**Exercise goal**
Set out each line from the following listing that includes the word "Datasheet".

**Data provided**
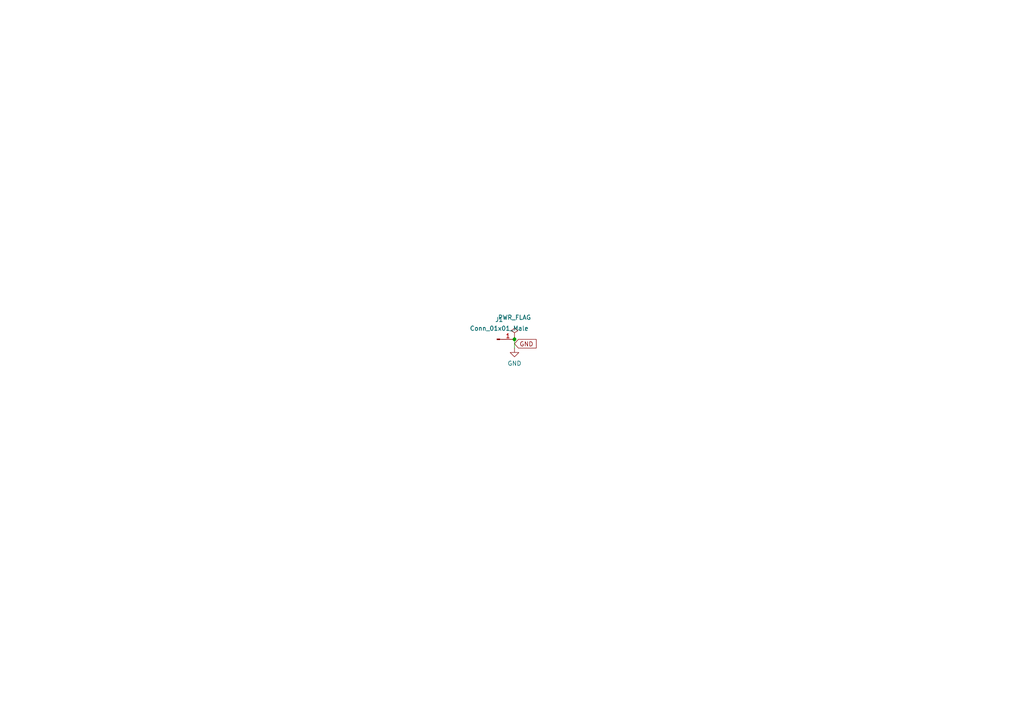
<source format=kicad_sch>
(kicad_sch (version 20211123) (generator eeschema)

  (uuid 0fa6b91e-b90d-4c42-be9c-bc001cfa1dd1)

  (paper "A4")

  

  (junction (at 149.225 98.425) (diameter 0) (color 0 0 0 0)
    (uuid c547bcb3-0e0c-4830-bb1e-ca4a7707eb22)
  )

  (wire (pts (xy 149.225 98.425) (xy 149.225 100.965))
    (stroke (width 0) (type default) (color 0 0 0 0))
    (uuid 627a3635-f0c1-4ac4-91f5-5224697ead6e)
  )
  (wire (pts (xy 149.225 97.79) (xy 149.225 98.425))
    (stroke (width 0) (type default) (color 0 0 0 0))
    (uuid 9a530fca-2cfa-46d2-9adc-3ad7b5d94867)
  )

  (global_label "GND" (shape input) (at 149.225 99.695 0) (fields_autoplaced)
    (effects (font (size 1.27 1.27)) (justify left))
    (uuid 373ba2d8-e34f-4d09-84e7-a9f587e94030)
    (property "Intersheet References" "${INTERSHEET_REFS}" (id 0) (at 155.5086 99.6156 0)
      (effects (font (size 1.27 1.27)) (justify left) hide)
    )
  )

  (symbol (lib_id "power:GND") (at 149.225 100.965 0) (unit 1)
    (in_bom yes) (on_board yes) (fields_autoplaced)
    (uuid 25b619c4-e3ed-4c01-841c-bcc885489bed)
    (property "Reference" "#PWR0101" (id 0) (at 149.225 107.315 0)
      (effects (font (size 1.27 1.27)) hide)
    )
    (property "Value" "GND" (id 1) (at 149.225 105.41 0))
    (property "Footprint" "" (id 2) (at 149.225 100.965 0)
      (effects (font (size 1.27 1.27)) hide)
    )
    (property "Datasheet" "" (id 3) (at 149.225 100.965 0)
      (effects (font (size 1.27 1.27)) hide)
    )
    (pin "1" (uuid 4ba53b2d-5288-42e1-b82d-be44cd6c8ba4))
  )

  (symbol (lib_id "Connector:Conn_01x01_Male") (at 144.145 98.425 0) (unit 1)
    (in_bom yes) (on_board yes) (fields_autoplaced)
    (uuid b89119b7-e75a-42d5-bf6e-bad9a8c93379)
    (property "Reference" "J1" (id 0) (at 144.78 92.71 0))
    (property "Value" "Conn_01x01_Male" (id 1) (at 144.78 95.25 0))
    (property "Footprint" "Connector_PinHeader_2.00mm:PinHeader_1x02_P2.00mm_Vertical_SMD_Pin1Left" (id 2) (at 144.145 98.425 0)
      (effects (font (size 1.27 1.27)) hide)
    )
    (property "Datasheet" "~" (id 3) (at 144.145 98.425 0)
      (effects (font (size 1.27 1.27)) hide)
    )
    (pin "1" (uuid 00b0c5b3-7a32-419c-b869-36b37e5e2ffa))
  )

  (symbol (lib_id "power:PWR_FLAG") (at 149.225 97.79 0) (unit 1)
    (in_bom yes) (on_board yes) (fields_autoplaced)
    (uuid ee8dd181-a690-42e7-af85-1952d93782e3)
    (property "Reference" "#FLG0101" (id 0) (at 149.225 95.885 0)
      (effects (font (size 1.27 1.27)) hide)
    )
    (property "Value" "PWR_FLAG" (id 1) (at 149.225 92.075 0))
    (property "Footprint" "" (id 2) (at 149.225 97.79 0)
      (effects (font (size 1.27 1.27)) hide)
    )
    (property "Datasheet" "~" (id 3) (at 149.225 97.79 0)
      (effects (font (size 1.27 1.27)) hide)
    )
    (pin "1" (uuid 77aaec63-2e95-47c7-abed-58c7015072a7))
  )

  (sheet_instances
    (path "/" (page "1"))
  )

  (symbol_instances
    (path "/ee8dd181-a690-42e7-af85-1952d93782e3"
      (reference "#FLG0101") (unit 1) (value "PWR_FLAG") (footprint "")
    )
    (path "/25b619c4-e3ed-4c01-841c-bcc885489bed"
      (reference "#PWR0101") (unit 1) (value "GND") (footprint "")
    )
    (path "/b89119b7-e75a-42d5-bf6e-bad9a8c93379"
      (reference "J1") (unit 1) (value "Conn_01x01_Male") (footprint "Connector_PinHeader_2.00mm:PinHeader_1x02_P2.00mm_Vertical_SMD_Pin1Left")
    )
  )
)

</source>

**Answer box**
    (property "Datasheet" "" (id 3) (at 149.225 100.965 0)
    (property "Datasheet" "~" (id 3) (at 144.145 98.425 0)
    (property "Datasheet" "~" (id 3) (at 149.225 97.79 0)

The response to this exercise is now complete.